The willful eclecticism of The 90's was widely available for a time. In 1990, the Public Broadcasting Service (PBS) paid $350,000 toward the next season's $650,000 production costs in exchange for the exclusive right to run the program in prime time. On top of that, United Cable and seven other regional systems owned by John Malone's Tele-Communications Inc., or TCI, devoted an entire channel to the concept. But PBS dropped The 90's after two seasons, and in 1992, United Cable informed Schwartz that it would soon be eliminating the channels. Schwartz responded by suing TCI in Arapahoe County District Court and eventually won a judgment in his favor. TCI's response to this ruling, Schwartz says, "was to tell us, 'We're delighted to continue leasing to you -- but at astronomical rates you can't possibly pay.'" To fight this tactic, Schwartz lodged a complaint with the Federal Communications Commission, but the FCC offered no relief. The channel lost its leases with TCI in October 1995.

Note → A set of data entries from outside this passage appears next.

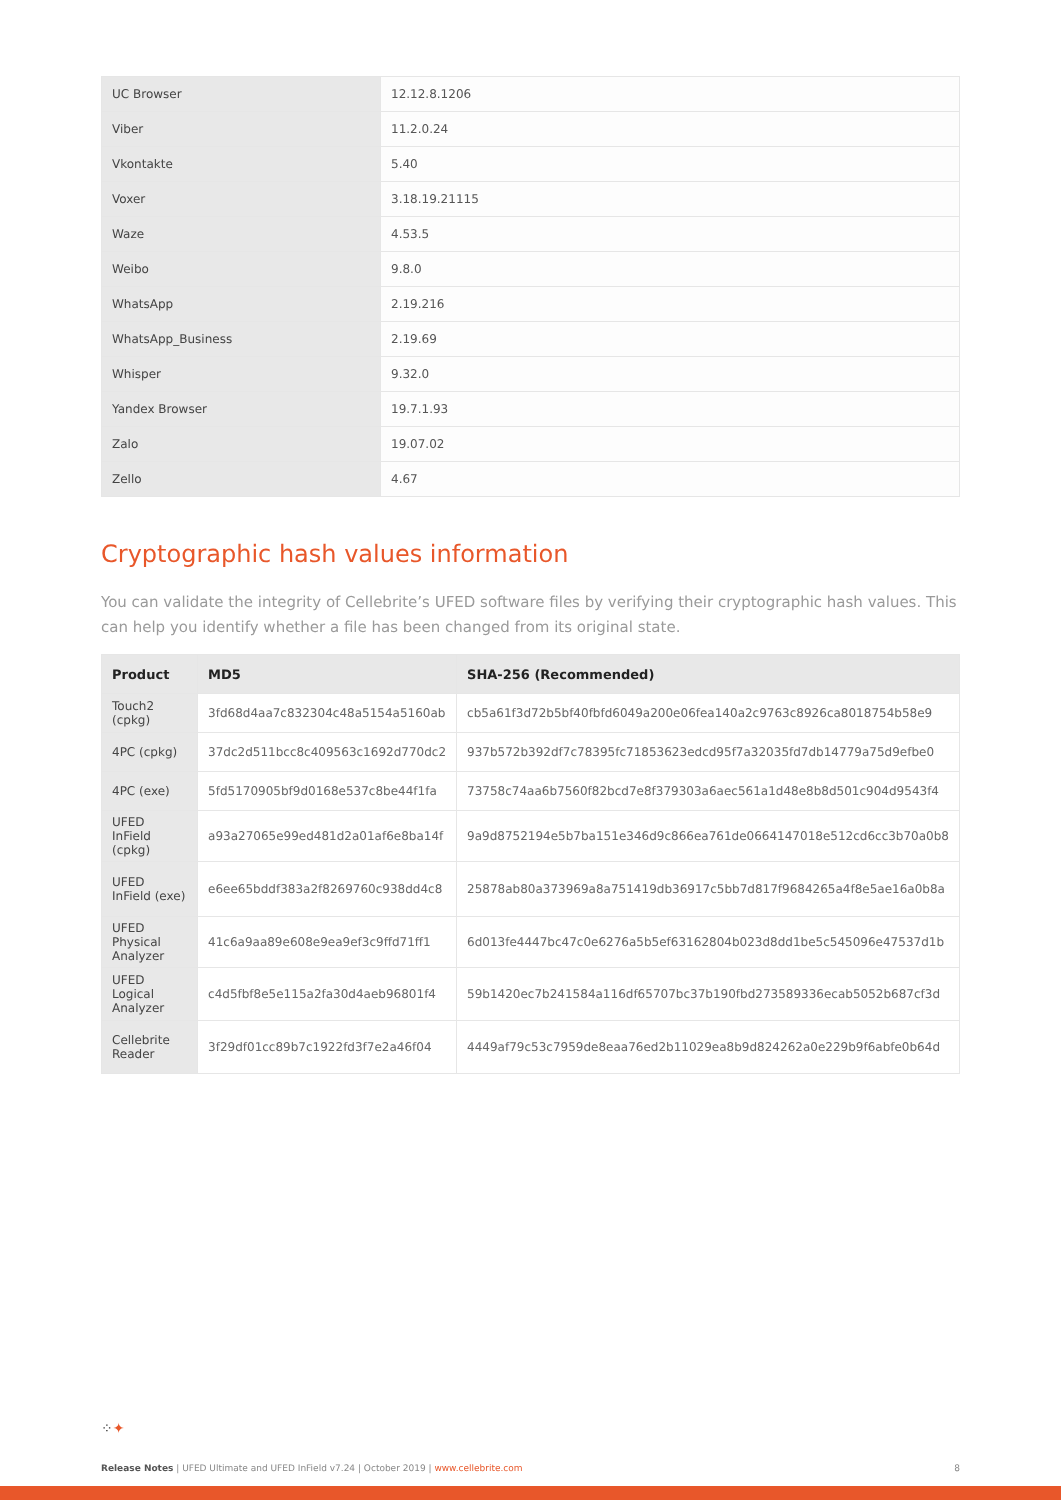| UC Browser | 12.12.8.1206 |
| Viber | 11.2.0.24 |
| Vkontakte | 5.40 |
| Voxer | 3.18.19.21115 |
| Waze | 4.53.5 |
| Weibo | 9.8.0 |
| WhatsApp | 2.19.216 |
| WhatsApp_Business | 2.19.69 |
| Whisper | 9.32.0 |
| Yandex Browser | 19.7.1.93 |
| Zalo | 19.07.02 |
| Zello | 4.67 |
Cryptographic hash values information
You can validate the integrity of Cellebrite’s UFED software files by verifying their cryptographic hash values. This can help you identify whether a file has been changed from its original state.
| Product | MD5 | SHA-256 (Recommended) |
| --- | --- | --- |
| Touch2 (cpkg) | 3fd68d4aa7c832304c48a5154a5160ab | cb5a61f3d72b5bf40fbfd6049a200e06fea140a2c9763c8926ca8018754b58e9 |
| 4PC (cpkg) | 37dc2d511bcc8c409563c1692d770dc2 | 937b572b392df7c78395fc71853623edcd95f7a32035fd7db14779a75d9efbe0 |
| 4PC (exe) | 5fd5170905bf9d0168e537c8be44f1fa | 73758c74aa6b7560f82bcd7e8f379303a6aec561a1d48e8b8d501c904d9543f4 |
| UFED InField (cpkg) | a93a27065e99ed481d2a01af6e8ba14f | 9a9d8752194e5b7ba151e346d9c866ea761de0664147018e512cd6cc3b70a0b8 |
| UFED InField (exe) | e6ee65bddf383a2f8269760c938dd4c8 | 25878ab80a373969a8a751419db36917c5bb7d817f9684265a4f8e5ae16a0b8a |
| UFED Physical Analyzer | 41c6a9aa89e608e9ea9ef3c9ffd71ff1 | 6d013fe4447bc47c0e6276a5b5ef63162804b023d8dd1be5c545096e47537d1b |
| UFED Logical Analyzer | c4d5fbf8e5e115a2fa30d4aeb96801f4 | 59b1420ec7b241584a116df65707bc37b190fbd273589336ecab5052b687cf3d |
| Cellebrite Reader | 3f29df01cc89b7c1922fd3f7e2a46f04 | 4449af79c53c7959de8eaa76ed2b11029ea8b9d824262a0e229b9f6abfe0b64d |
⁘✦
Release Notes | UFED Ultimate and UFED InField v7.24 | October 2019 | www.cellebrite.com 8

By then, however, Free Speech TV was already up and running; it was birthed earlier that year "to provide programming for other people's channels," Schwartz says. FSTV's original distribution system was primitive, to say the least; for the most part, the service mailed videotapes to stations, which were often encouraged to ship the tapes to other links in the chain after they were finished with them. But the approach kept FSTV alive until 2000, when it applied for and received a place on Dish in accordance with a law requiring satellite providers to set aside 4 percent of their spectrum for public-interest broadcasting. The Dish deal not only gave FSTV a regular programming outlet, but it also served as a magnet for grants, donations and funding of all sorts. At present, FSTV has an annual budget of $1.8 million and a staff that includes eighteen interns, countless volunteers and the equivalent of twenty full-time staffers, many of whom have been hired in the past year.